Review of On Writing

On Writing

By Stephen King

In all likelihood, the average American has heard of Stephen King and many have read his many works. But read his autobiography/writing manual, On Writing, and you’ll find that he’s more than just a writer of dark fiction.

King writes in a conversational tone and his personality shines right through the pages. Despite hissuccess, King never seems arrogant. He talks to the reader as one writer to another, even admitting that his methods may not work for all.

The book is short for a writing guide, considering that fully half of it discusses his life. This latter portion is a far cry from the standard, dry autobiography. King uses many elements of fiction as he conveys the story of his life, such as narration and flashbacks. Humorous incidents, such as the time King and his brother blew out the fuse of their apartment building, alternate with serious topics like his struggle with addiction.

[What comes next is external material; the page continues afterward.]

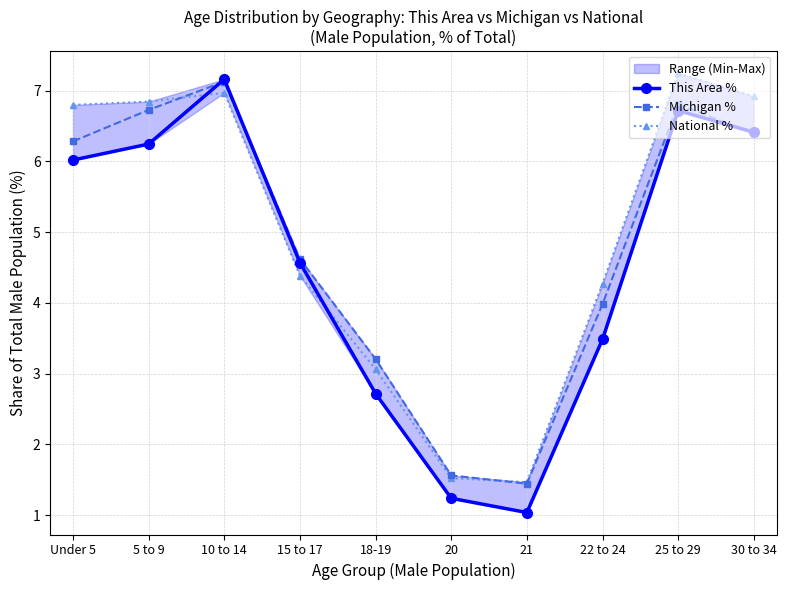

True or false: National % has more than 2 interior local peaks.

False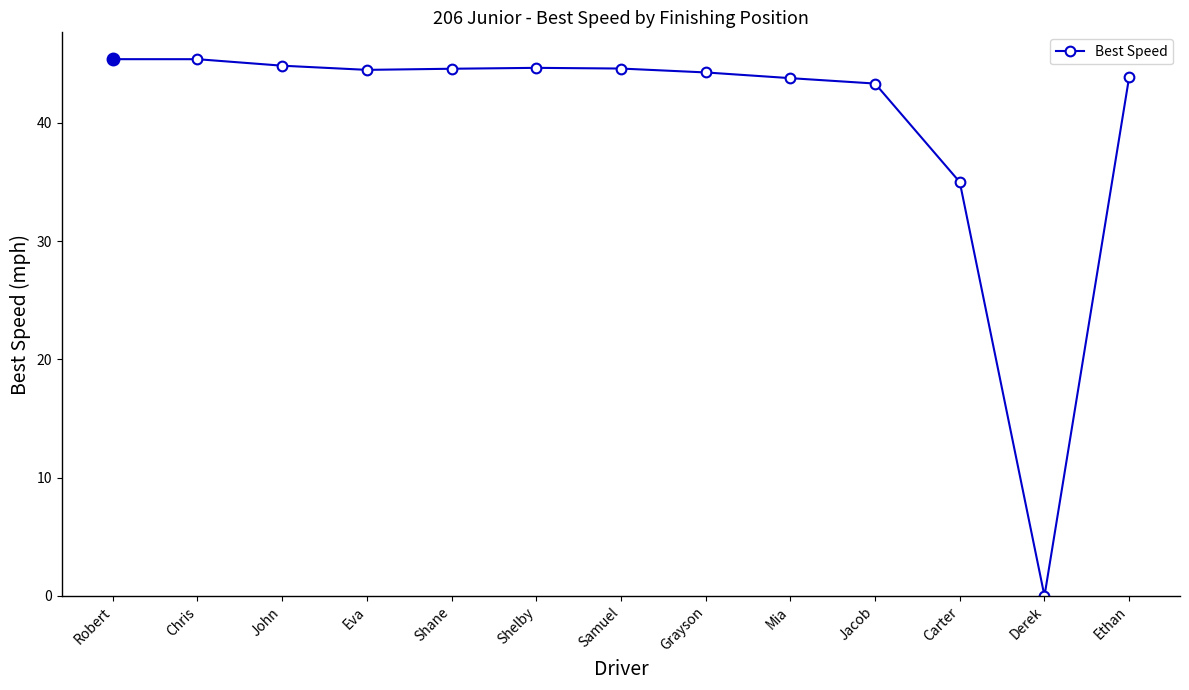

What is the sum of all values?

524.0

The autobiographical section is filled with useful tidbits of advice and lessons that every writer can appreciate. King reveals how early stints as a janitor and a laundry cleaner inspired his writing. He says every character he creates is some part of himself, and that there is no magic formula for good writing. King also believes that writers can only be born, not made. But this shouldn’t discourage anyone because he also believes that almost everyone has adequate talent. The rest is a matter of hard work.

His advice on writing comes in the middle of the book, the “Toolbox”, as King calls it. His advice is simple, his tone is straightforward, and he makes it clear the Toolbox is a rough guide rather than an in-depth explanation.

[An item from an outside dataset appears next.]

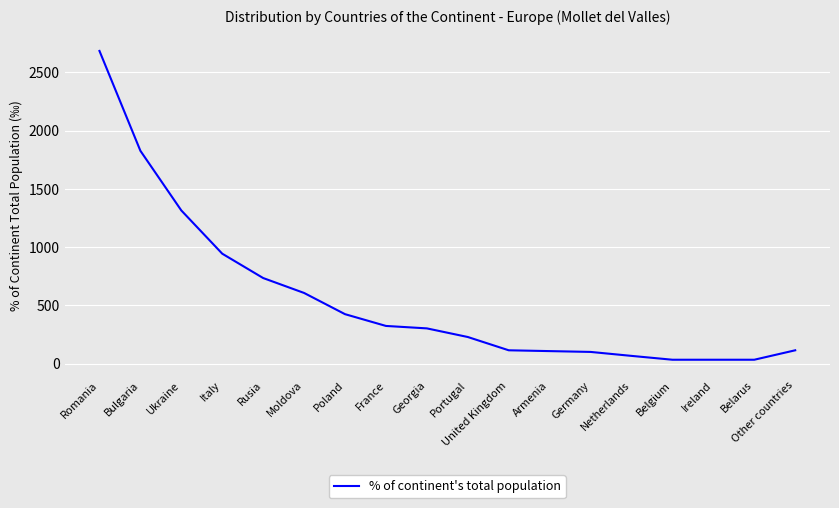

What is the average value?

556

The toolbox metaphor is particularly apt for King’s down to earth approach to writing. On the top shelf of the toolbox should be the common tools such as vocabulary and grammar. On the next level, he places style and paragraph structure. At the very bottom is the synthesis of all these aspects along with more technical skills developed over time.

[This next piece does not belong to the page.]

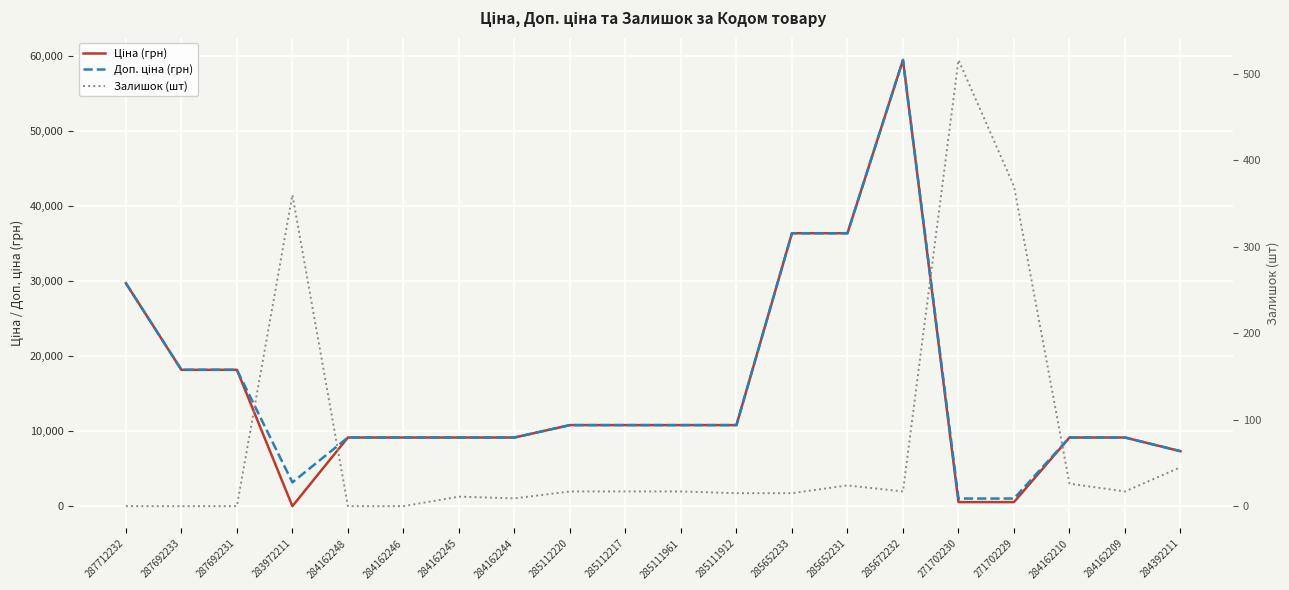

How many interior local peaks does the Ціна (грн) series have?

1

He reveals that he “writes the first draft with the door closed and writes the second with the door open,” that “a story is a fossil you must uncover slowly,” and that he avoids plotting a novel. Instead, he puts his characters into a situation and sits back, allowing them to struggle through on their own. Of course, as King himself states, this will not work for everyone. It is simply the way he writes. But his most important commandment is that you read and write a lot. Only through reading will you be able to develop a feel for the language and only through writing and applying what you learned will you improve.

The last section is yet another look into King’s life but he talks no more about his childhood or battles with drugs. Instead, he discusses a battle of a different kind: his fight to live and write again after being hit by a car.

King chronicles the excruciating process of recovery and how writing helped him to move on with his life. In the end, this story of perseverance, pain, and success is less about the writing process and more about the will to pick up a pen despite all adversity. In King’s story, struggling writers may find inspiration but failing that, they will still find an entertaining read that just might stick with them.